2012
A Melhor Jogadora de Futebol
Março de 2012


A Melhor Jogadora de Futebol

“Ama sempre ao teu irmão, ensinou Jesus” (Músicas para Crianças, p. 39).

Cerrei os punhos, mordi os lábios e chutei a bola que estava rolando em minha direção. Então franzi a testa ao vê-la sair do campo em vez de ir para o gol.

Uma menina chamada Fernanda vinha assistindo a nosso jogo de pé ao lado da cerca. Correu para pegar a bola e, de tão empolgada, tropeçou. Todos riram. Ninguém agradeceu a ela quando arremessou a bola de volta para nós.

Senti-me culpada. Eu sabia que a Fernanda estava com vontade de jogar, mas eu não queria ser a única a convidá-la.

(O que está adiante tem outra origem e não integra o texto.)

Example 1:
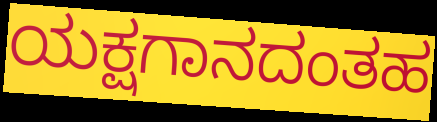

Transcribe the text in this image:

ಯಕ್ಷಗಾನದಂತಹ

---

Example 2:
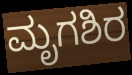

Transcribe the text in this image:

ಮೃಗಶಿರ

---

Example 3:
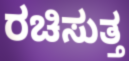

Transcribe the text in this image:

ರಚಿಸುತ್ತ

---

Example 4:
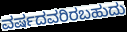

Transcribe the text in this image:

ವರ್ಷದವರಿರಬಹುದು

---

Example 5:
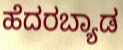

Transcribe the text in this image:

ಹೆದರಬ್ಯಾಡ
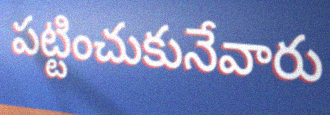
పట్టించుకునేవారు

A Fernanda era calada, tinha os cabelos castanhos desarrumados, óculos de lentes grossas e voz esganiçada. Não tinha um único amigo em nossa classe inteira. Não é que eu não gostasse dela: simplesmente nunca tinha falado com ela.

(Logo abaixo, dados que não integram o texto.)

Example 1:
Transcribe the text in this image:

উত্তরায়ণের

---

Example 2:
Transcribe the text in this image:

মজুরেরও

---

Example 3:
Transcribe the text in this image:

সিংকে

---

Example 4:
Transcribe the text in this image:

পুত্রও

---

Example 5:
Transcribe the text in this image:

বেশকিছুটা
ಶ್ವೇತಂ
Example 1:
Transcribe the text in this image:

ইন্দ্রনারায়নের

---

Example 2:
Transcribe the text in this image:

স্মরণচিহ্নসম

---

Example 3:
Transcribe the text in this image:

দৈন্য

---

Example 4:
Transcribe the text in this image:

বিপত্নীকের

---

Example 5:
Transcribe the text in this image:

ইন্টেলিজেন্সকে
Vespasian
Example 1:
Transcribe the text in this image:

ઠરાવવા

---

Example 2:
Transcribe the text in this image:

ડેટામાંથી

Naquela tarde, nossa professora anunciou que ia mudar nossas carteiras de lugar. Ia fazer um novo mapa de lugares.

A sala fervilhava de emoção. Minha melhor amiga, Laura, e eu sorrimos uma para a outra.

Só então a Caroline se inclinou em minha direção. “Ouvi a Fernanda dizer à professora que quer ficar perto de você. Que horror!”

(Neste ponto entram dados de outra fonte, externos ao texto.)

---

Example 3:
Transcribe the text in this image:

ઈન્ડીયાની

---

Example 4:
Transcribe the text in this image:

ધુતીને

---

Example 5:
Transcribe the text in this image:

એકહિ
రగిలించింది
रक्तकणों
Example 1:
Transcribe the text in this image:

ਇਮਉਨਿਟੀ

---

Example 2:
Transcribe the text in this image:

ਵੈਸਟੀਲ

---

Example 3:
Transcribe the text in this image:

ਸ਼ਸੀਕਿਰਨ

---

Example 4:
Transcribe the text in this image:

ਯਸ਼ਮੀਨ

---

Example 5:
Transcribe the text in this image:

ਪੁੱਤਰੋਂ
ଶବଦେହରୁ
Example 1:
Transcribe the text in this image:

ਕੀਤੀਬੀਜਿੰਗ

Sentei-me em estado de choque. “Por que eu?” pensei. Eu nunca tinha sido indelicada com a Fernanda, mas também nunca tinha sido gentil.

“Diga à professora que você não quer se sentar ao lado dela”, cochichou a Caroline. “Caso contrário, ninguém vai querer sentar-se perto de você.”

Olhei para a Fernanda. Ela estava de cabeça baixa. Devia saber o que todos na sala estavam pensando.

Dona Marta, a professora, chamou-me à mesa dela. Eu sabia que a Fernanda era filha de Deus e que Jesus mandou amarmos a todos. Mas se eu fizesse amizade com a Fernanda, todos iam me achar esquisita.

“Quer se sentar perto de quem?” perguntou-me a professora.

“Da Laura”, respondi. Essa foi fácil.

A Dona Marta sorriu. “Estaria disposta a sentar-se perto da Fernanda também?”

Olhei para o chão e disse baixinho: “Prefiro não”.

A professora mostrou-se surpresa. “Tem certeza, Angélica?”

“Tenho”, sussurrei.

No dia seguinte nossas carteiras foram reorganizadas. Sentei-me ao lado da Laura. A Fernanda ficou do outro lado da sala. As duas meninas sentadas perto dela afastaram a mesa para bem longe, assim ela parecia estar sentada sozinha. Estava com cara de choro.

Algumas semanas depois a Fernanda mudou de escola. Uma menina de minha ala estudava naquela escola, e perguntei se já tinha conhecido uma menina nova chamada Fernanda.

“Acho que sim. Como ela é fisicamente?” perguntou ela.

“Ah, é muito calada. O cabelo dela está sempre despenteado e ela usa óculos de lentes grossas. Ninguém de minha turma gostava dela.”

“Sério? Então não deve ser a mesma menina”, disse ela. “A menina novata que conheço é muito divertida. Todos gostam dela. Ela joga futebol muito bem.”

Pensei no dia em que a Fernanda tinha ficado olhando nosso grupinho jogar futebol. Ela só precisava de uma chance e de uma amiga. E eu poderia ter-lhe dado ambas as coisas.

Naquele dia prometi a mim mesma que sempre seria agradável com todos e nunca deixaria uma menina como a Fernanda passar por mim despercebida, sem tentar ser sua amiga.